**Task instructions:** Could you put the lines from the start of the records through the line containing "vida, pero sí, les dará más vida a esos años." into a JSON array of strings, one string per line and no blank lines?

**Extracted records:**
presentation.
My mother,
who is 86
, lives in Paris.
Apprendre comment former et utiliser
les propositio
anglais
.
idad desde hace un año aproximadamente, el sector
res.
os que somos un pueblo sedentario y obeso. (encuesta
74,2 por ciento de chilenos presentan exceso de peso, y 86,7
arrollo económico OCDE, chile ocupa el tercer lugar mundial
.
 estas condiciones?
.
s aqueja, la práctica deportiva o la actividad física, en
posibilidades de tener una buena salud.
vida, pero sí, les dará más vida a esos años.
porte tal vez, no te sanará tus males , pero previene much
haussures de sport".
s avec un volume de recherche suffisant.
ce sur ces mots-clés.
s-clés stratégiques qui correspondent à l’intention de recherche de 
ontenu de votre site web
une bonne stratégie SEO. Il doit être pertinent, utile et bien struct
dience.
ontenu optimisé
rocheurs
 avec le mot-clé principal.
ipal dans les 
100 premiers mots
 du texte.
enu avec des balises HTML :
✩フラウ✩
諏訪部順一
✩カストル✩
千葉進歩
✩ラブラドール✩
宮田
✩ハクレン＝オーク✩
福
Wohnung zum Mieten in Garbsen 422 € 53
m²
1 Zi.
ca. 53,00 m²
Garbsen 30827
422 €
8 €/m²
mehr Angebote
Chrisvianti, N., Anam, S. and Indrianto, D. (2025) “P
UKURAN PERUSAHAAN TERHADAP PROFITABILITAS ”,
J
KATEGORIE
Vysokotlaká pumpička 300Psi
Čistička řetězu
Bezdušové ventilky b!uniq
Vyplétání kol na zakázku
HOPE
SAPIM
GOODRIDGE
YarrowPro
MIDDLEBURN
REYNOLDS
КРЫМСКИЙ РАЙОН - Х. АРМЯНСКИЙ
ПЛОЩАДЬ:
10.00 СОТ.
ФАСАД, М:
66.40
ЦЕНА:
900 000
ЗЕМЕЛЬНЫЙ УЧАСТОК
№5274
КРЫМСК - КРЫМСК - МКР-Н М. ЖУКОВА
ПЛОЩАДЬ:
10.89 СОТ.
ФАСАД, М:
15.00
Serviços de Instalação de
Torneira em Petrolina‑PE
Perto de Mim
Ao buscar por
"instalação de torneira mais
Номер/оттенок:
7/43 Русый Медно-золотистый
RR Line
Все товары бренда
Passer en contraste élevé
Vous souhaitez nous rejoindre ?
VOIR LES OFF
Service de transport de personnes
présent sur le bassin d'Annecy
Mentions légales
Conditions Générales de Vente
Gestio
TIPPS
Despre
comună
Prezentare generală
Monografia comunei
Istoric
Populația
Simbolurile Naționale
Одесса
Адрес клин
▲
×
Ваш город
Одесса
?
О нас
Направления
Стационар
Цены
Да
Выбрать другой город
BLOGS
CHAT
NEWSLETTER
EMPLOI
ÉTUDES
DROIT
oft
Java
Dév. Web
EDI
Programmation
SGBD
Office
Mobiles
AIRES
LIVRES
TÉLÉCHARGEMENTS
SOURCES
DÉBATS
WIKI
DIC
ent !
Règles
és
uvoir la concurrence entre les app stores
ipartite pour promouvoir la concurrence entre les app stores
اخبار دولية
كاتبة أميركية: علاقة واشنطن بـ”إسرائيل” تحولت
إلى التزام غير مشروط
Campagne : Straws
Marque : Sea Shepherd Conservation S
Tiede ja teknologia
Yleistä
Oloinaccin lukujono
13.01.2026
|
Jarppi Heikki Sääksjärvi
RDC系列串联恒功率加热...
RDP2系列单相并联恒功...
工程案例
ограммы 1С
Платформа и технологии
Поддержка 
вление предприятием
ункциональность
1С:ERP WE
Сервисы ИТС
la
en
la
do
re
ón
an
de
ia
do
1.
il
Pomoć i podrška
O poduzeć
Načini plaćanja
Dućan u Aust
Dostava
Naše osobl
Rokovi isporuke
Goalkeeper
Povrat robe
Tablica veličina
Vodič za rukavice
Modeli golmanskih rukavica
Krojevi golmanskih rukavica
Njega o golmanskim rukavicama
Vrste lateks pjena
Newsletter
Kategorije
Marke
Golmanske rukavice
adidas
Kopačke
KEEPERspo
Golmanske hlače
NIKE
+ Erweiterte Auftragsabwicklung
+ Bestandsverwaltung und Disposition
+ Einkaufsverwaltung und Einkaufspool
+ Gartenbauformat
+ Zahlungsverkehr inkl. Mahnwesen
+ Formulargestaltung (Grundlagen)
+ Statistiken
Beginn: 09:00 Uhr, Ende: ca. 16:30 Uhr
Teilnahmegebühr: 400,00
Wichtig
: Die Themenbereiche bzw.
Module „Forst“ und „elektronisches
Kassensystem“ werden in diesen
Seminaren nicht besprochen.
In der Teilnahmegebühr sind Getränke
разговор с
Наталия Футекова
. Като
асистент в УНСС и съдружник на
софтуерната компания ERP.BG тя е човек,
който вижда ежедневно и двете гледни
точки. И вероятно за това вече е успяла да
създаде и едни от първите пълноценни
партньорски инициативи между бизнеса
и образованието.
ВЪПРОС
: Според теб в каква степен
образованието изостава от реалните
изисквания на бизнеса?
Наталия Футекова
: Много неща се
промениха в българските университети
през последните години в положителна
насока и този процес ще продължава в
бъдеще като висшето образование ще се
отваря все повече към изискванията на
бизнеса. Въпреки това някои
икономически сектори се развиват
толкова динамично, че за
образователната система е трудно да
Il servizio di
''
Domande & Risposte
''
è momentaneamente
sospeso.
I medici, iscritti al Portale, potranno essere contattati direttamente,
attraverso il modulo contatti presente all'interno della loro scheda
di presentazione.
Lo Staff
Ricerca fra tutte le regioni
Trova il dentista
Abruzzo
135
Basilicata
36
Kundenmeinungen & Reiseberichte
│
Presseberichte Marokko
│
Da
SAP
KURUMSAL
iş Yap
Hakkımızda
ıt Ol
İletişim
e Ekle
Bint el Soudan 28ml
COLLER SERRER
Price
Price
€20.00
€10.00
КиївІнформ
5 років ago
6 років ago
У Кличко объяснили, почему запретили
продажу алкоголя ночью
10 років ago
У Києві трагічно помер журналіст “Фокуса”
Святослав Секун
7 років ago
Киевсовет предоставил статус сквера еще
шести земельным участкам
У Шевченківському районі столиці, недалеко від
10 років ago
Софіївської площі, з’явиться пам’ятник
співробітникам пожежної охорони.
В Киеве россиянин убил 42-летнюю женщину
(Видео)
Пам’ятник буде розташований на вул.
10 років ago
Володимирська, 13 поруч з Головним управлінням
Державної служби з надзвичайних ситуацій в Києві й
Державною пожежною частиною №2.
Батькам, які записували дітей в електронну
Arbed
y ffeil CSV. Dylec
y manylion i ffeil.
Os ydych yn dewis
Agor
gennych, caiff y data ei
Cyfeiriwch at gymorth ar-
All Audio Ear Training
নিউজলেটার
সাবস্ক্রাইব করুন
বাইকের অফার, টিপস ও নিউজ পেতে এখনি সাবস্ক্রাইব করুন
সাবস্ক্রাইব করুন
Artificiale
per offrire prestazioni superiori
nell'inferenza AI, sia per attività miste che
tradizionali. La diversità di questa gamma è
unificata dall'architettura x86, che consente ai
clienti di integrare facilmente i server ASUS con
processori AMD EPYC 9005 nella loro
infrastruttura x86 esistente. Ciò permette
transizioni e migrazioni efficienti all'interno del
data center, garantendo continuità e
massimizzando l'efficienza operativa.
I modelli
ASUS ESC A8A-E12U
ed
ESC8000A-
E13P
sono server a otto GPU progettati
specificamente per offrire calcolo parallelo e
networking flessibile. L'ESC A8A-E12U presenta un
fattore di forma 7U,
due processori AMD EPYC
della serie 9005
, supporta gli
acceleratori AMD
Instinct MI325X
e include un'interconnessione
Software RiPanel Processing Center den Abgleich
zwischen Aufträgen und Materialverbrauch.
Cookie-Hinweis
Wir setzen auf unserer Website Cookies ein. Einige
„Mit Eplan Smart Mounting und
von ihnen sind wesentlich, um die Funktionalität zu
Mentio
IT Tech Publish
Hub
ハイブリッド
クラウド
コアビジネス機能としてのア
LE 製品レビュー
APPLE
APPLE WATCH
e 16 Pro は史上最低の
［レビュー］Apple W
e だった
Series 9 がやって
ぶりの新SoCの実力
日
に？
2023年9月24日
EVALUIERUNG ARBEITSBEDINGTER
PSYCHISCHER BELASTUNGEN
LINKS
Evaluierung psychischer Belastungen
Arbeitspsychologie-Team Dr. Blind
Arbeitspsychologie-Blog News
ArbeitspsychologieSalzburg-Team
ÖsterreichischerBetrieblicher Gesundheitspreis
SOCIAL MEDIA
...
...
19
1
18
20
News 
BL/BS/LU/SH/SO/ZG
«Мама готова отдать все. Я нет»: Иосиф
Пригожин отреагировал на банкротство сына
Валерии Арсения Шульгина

**Exercise response:**
[
  "presentation.",
  "My mother,",
  "who is 86",
  ", lives in Paris.",
  "Apprendre comment former et utiliser",
  "les propositio",
  "anglais",
  ".",
  "idad desde hace un año aproximadamente, el sector",
  "res.",
  "os que somos un pueblo sedentario y obeso. (encuesta",
  "74,2 por ciento de chilenos presentan exceso de peso, y 86,7",
  "arrollo económico OCDE, chile ocupa el tercer lugar mundial",
  ".",
  " estas condiciones?",
  ".",
  "s aqueja, la práctica deportiva o la actividad física, en",
  "posibilidades de tener una buena salud.",
  "vida, pero sí, les dará más vida a esos años."
]